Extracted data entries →
————
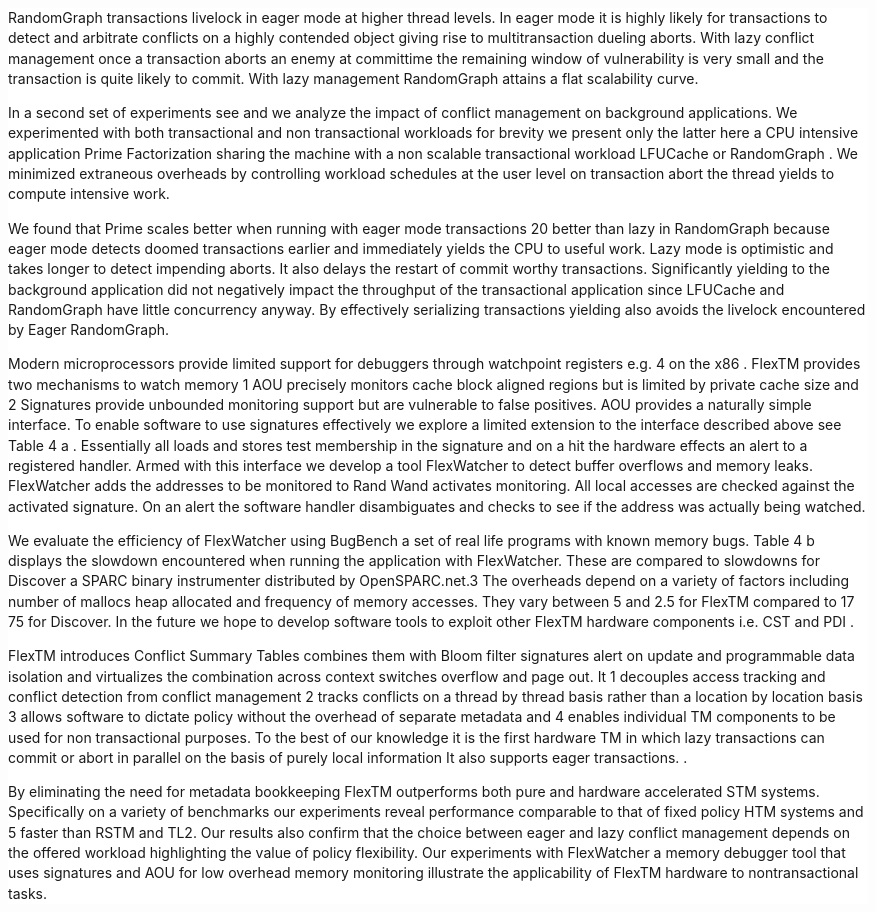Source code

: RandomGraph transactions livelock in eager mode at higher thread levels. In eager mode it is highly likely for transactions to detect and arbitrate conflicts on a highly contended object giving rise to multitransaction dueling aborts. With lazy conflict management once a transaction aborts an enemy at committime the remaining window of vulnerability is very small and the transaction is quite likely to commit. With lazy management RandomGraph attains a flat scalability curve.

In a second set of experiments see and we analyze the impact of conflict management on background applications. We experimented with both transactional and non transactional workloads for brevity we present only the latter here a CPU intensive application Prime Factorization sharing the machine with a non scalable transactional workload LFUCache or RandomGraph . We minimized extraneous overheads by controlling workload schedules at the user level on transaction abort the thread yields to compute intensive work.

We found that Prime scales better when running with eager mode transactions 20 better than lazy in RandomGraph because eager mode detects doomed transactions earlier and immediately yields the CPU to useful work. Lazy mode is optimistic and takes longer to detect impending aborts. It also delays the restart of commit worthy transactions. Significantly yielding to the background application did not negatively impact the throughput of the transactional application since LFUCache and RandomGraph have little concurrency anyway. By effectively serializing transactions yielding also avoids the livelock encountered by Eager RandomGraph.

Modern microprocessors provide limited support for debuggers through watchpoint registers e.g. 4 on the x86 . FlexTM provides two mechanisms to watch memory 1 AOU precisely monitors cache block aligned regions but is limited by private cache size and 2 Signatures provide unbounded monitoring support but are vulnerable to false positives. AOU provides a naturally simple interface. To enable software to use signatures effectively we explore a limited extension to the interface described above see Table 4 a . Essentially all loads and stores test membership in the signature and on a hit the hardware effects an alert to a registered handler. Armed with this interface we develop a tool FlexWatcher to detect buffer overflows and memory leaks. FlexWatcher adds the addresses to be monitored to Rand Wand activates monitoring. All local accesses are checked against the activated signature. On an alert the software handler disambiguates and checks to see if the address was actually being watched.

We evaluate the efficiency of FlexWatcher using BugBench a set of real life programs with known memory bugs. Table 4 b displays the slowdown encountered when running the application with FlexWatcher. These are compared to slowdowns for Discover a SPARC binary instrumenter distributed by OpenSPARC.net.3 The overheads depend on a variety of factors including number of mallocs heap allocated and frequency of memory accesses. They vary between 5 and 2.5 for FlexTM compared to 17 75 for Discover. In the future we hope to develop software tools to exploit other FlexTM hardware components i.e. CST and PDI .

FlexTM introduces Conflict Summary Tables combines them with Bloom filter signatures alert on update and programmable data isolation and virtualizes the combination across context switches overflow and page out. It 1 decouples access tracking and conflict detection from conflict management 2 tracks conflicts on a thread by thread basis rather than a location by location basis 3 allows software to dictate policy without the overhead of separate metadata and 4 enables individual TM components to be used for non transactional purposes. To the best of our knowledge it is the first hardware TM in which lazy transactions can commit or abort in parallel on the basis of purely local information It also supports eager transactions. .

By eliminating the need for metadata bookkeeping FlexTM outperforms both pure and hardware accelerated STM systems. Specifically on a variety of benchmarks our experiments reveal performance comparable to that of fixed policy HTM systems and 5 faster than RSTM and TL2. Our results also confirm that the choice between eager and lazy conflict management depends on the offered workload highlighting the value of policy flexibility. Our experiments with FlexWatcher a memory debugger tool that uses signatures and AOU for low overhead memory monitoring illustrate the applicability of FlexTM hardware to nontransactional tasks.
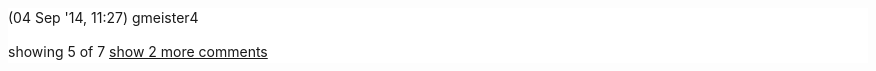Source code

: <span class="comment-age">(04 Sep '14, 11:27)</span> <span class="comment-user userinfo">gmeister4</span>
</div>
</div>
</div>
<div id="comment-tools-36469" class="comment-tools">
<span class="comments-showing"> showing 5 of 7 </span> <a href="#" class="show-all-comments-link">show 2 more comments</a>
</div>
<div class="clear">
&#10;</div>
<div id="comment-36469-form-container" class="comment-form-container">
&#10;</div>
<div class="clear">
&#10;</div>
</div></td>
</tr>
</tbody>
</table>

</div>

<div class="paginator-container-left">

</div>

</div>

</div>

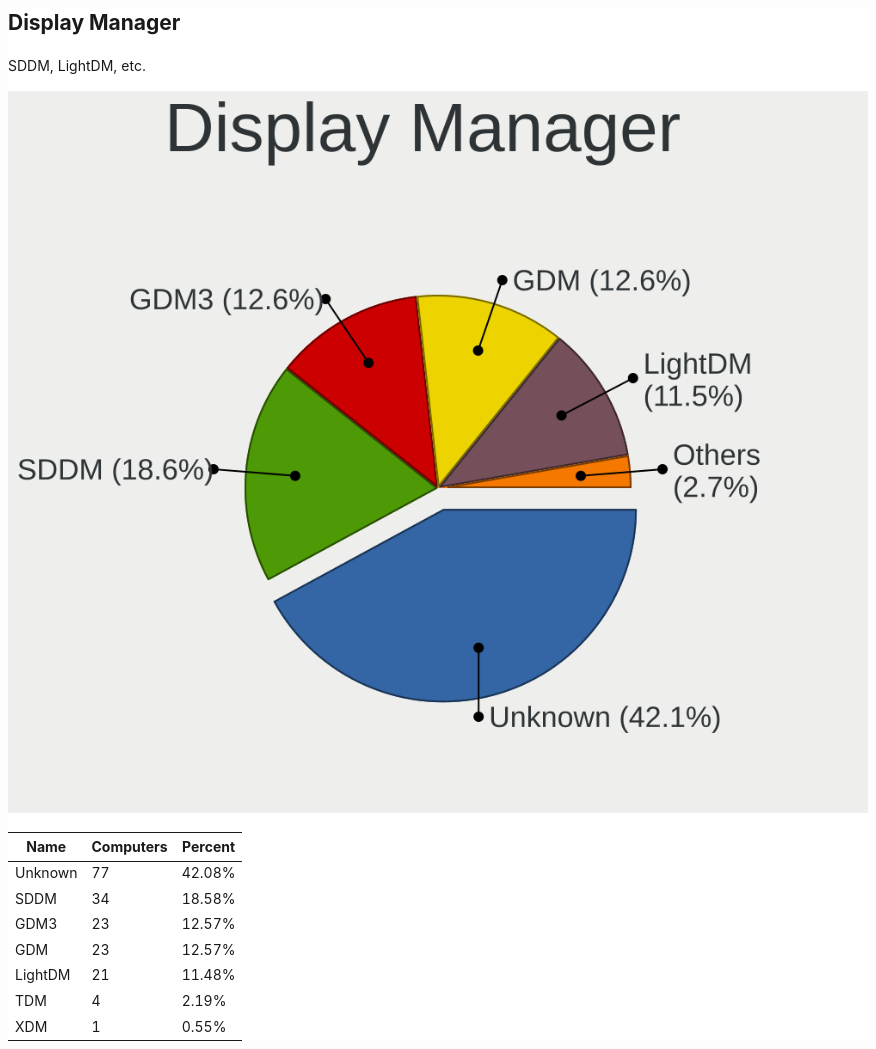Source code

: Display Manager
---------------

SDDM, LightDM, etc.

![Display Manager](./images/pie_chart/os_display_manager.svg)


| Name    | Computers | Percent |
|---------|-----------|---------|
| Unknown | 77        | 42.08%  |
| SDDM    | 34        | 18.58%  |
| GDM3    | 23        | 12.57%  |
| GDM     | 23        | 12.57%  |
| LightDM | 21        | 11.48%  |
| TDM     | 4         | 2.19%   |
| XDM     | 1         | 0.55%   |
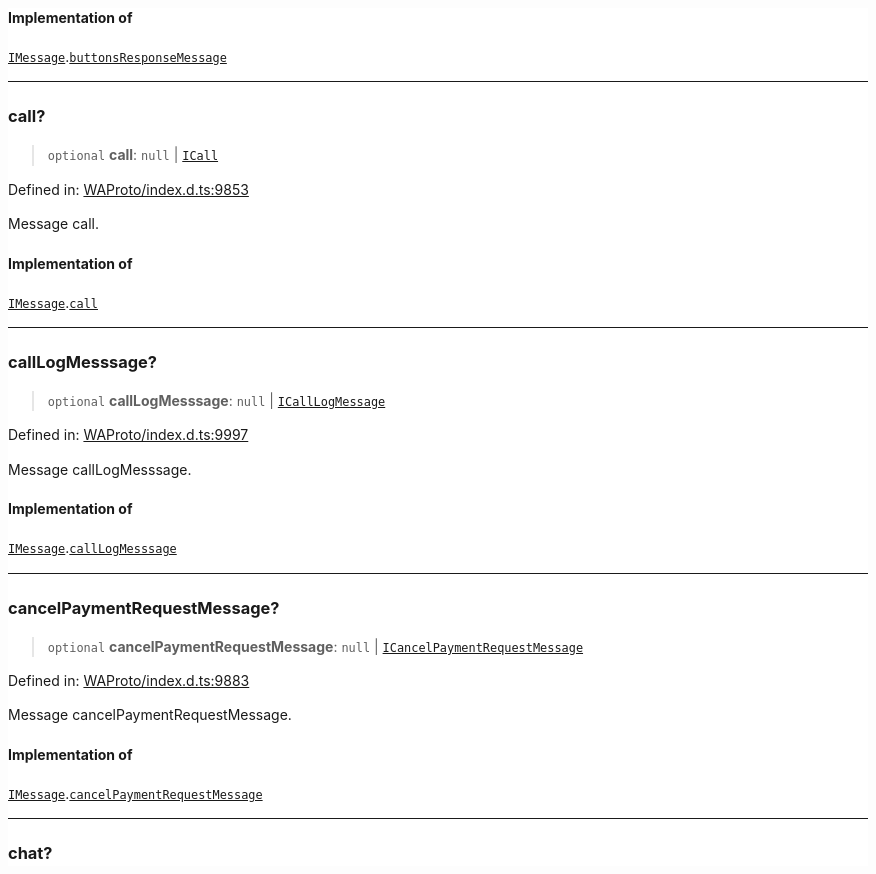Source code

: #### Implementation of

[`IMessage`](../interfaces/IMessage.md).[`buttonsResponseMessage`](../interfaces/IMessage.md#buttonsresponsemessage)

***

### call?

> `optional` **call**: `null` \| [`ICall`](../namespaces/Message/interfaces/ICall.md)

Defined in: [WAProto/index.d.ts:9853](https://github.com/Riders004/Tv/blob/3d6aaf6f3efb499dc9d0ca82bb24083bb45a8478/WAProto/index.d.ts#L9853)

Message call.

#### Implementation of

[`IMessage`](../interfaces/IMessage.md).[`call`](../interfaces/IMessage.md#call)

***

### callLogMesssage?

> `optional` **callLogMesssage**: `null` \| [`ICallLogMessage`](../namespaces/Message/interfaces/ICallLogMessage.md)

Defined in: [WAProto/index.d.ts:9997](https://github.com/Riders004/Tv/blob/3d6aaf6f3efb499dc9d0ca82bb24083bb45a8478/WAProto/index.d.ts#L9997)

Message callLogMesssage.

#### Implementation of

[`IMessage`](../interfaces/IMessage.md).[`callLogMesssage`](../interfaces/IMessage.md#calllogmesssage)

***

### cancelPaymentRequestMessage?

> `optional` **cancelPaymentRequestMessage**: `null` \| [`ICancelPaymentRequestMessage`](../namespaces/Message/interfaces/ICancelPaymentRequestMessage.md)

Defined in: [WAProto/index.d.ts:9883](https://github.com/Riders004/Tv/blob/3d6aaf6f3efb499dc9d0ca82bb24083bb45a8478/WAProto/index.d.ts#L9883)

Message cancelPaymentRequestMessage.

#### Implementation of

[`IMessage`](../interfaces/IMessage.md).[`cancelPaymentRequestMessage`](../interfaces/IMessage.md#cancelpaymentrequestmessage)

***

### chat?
————
Can you update all of the data by replacing "FlexTM" with "FlexTX" everywhere, changing nothing else and leaving out the pictures?

Source code

: RandomGraph transactions livelock in eager mode at higher thread levels. In eager mode it is highly likely for transactions to detect and arbitrate conflicts on a highly contended object giving rise to multitransaction dueling aborts. With lazy conflict management once a transaction aborts an enemy at committime the remaining window of vulnerability is very small and the transaction is quite likely to commit. With lazy management RandomGraph attains a flat scalability curve.

In a second set of experiments see and we analyze the impact of conflict management on background applications. We experimented with both transactional and non transactional workloads for brevity we present only the latter here a CPU intensive application Prime Factorization sharing the machine with a non scalable transactional workload LFUCache or RandomGraph . We minimized extraneous overheads by controlling workload schedules at the user level on transaction abort the thread yields to compute intensive work.

We found that Prime scales better when running with eager mode transactions 20 better than lazy in RandomGraph because eager mode detects doomed transactions earlier and immediately yields the CPU to useful work. Lazy mode is optimistic and takes longer to detect impending aborts. It also delays the restart of commit worthy transactions. Significantly yielding to the background application did not negatively impact the throughput of the transactional application since LFUCache and RandomGraph have little concurrency anyway. By effectively serializing transactions yielding also avoids the livelock encountered by Eager RandomGraph.

Modern microprocessors provide limited support for debuggers through watchpoint registers e.g. 4 on the x86 . FlexTX provides two mechanisms to watch memory 1 AOU precisely monitors cache block aligned regions but is limited by private cache size and 2 Signatures provide unbounded monitoring support but are vulnerable to false positives. AOU provides a naturally simple interface. To enable software to use signatures effectively we explore a limited extension to the interface described above see Table 4 a . Essentially all loads and stores test membership in the signature and on a hit the hardware effects an alert to a registered handler. Armed with this interface we develop a tool FlexWatcher to detect buffer overflows and memory leaks. FlexWatcher adds the addresses to be monitored to Rand Wand activates monitoring. All local accesses are checked against the activated signature. On an alert the software handler disambiguates and checks to see if the address was actually being watched.

We evaluate the efficiency of FlexWatcher using BugBench a set of real life programs with known memory bugs. Table 4 b displays the slowdown encountered when running the application with FlexWatcher. These are compared to slowdowns for Discover a SPARC binary instrumenter distributed by OpenSPARC.net.3 The overheads depend on a variety of factors including number of mallocs heap allocated and frequency of memory accesses. They vary between 5 and 2.5 for FlexTX compared to 17 75 for Discover. In the future we hope to develop software tools to exploit other FlexTX hardware components i.e. CST and PDI .

FlexTX introduces Conflict Summary Tables combines them with Bloom filter signatures alert on update and programmable data isolation and virtualizes the combination across context switches overflow and page out. It 1 decouples access tracking and conflict detection from conflict management 2 tracks conflicts on a thread by thread basis rather than a location by location basis 3 allows software to dictate policy without the overhead of separate metadata and 4 enables individual TM components to be used for non transactional purposes. To the best of our knowledge it is the first hardware TM in which lazy transactions can commit or abort in parallel on the basis of purely local information It also supports eager transactions. .

By eliminating the need for metadata bookkeeping FlexTX outperforms both pure and hardware accelerated STM systems. Specifically on a variety of benchmarks our experiments reveal performance comparable to that of fixed policy HTM systems and 5 faster than RSTM and TL2. Our results also confirm that the choice between eager and lazy conflict management depends on the offered workload highlighting the value of policy flexibility. Our experiments with FlexWatcher a memory debugger tool that uses signatures and AOU for low overhead memory monitoring illustrate the applicability of FlexTX hardware to nontransactional tasks.
Source code

: <span class="comment-age">(04 Sep '14, 11:27)</span> <span class="comment-user userinfo">gmeister4</span>
</div>
</div>
</div>
<div id="comment-tools-36469" class="comment-tools">
<span class="comments-showing"> showing 5 of 7 </span> <a href="#" class="show-all-comments-link">show 2 more comments</a>
</div>
<div class="clear">
&#10;</div>
<div id="comment-36469-form-container" class="comment-form-container">
&#10;</div>
<div class="clear">
&#10;</div>
</div></td>
</tr>
</tbody>
</table>

</div>

<div class="paginator-container-left">

</div>

</div>

</div>

Source code

: Display Manager
---------------

SDDM, LightDM, etc.

![Display Manager](./images/pie_chart/os_display_manager.svg)


| Name    | Computers | Percent |
|---------|-----------|---------|
| Unknown | 77        | 42.08%  |
| SDDM    | 34        | 18.58%  |
| GDM3    | 23        | 12.57%  |
| GDM     | 23        | 12.57%  |
| LightDM | 21        | 11.48%  |
| TDM     | 4         | 2.19%   |
| XDM     | 1         | 0.55%   |
Source code

: #### Implementation of

[`IMessage`](../interfaces/IMessage.md).[`buttonsResponseMessage`](../interfaces/IMessage.md#buttonsresponsemessage)

***

### call?

> `optional` **call**: `null` \| [`ICall`](../namespaces/Message/interfaces/ICall.md)

Defined in: [WAProto/index.d.ts:9853](https://github.com/Riders004/Tv/blob/3d6aaf6f3efb499dc9d0ca82bb24083bb45a8478/WAProto/index.d.ts#L9853)

Message call.

#### Implementation of

[`IMessage`](../interfaces/IMessage.md).[`call`](../interfaces/IMessage.md#call)

***

### callLogMesssage?

> `optional` **callLogMesssage**: `null` \| [`ICallLogMessage`](../namespaces/Message/interfaces/ICallLogMessage.md)

Defined in: [WAProto/index.d.ts:9997](https://github.com/Riders004/Tv/blob/3d6aaf6f3efb499dc9d0ca82bb24083bb45a8478/WAProto/index.d.ts#L9997)

Message callLogMesssage.

#### Implementation of

[`IMessage`](../interfaces/IMessage.md).[`callLogMesssage`](../interfaces/IMessage.md#calllogmesssage)

***

### cancelPaymentRequestMessage?

> `optional` **cancelPaymentRequestMessage**: `null` \| [`ICancelPaymentRequestMessage`](../namespaces/Message/interfaces/ICancelPaymentRequestMessage.md)

Defined in: [WAProto/index.d.ts:9883](https://github.com/Riders004/Tv/blob/3d6aaf6f3efb499dc9d0ca82bb24083bb45a8478/WAProto/index.d.ts#L9883)

Message cancelPaymentRequestMessage.

#### Implementation of

[`IMessage`](../interfaces/IMessage.md).[`cancelPaymentRequestMessage`](../interfaces/IMessage.md#cancelpaymentrequestmessage)

***

### chat?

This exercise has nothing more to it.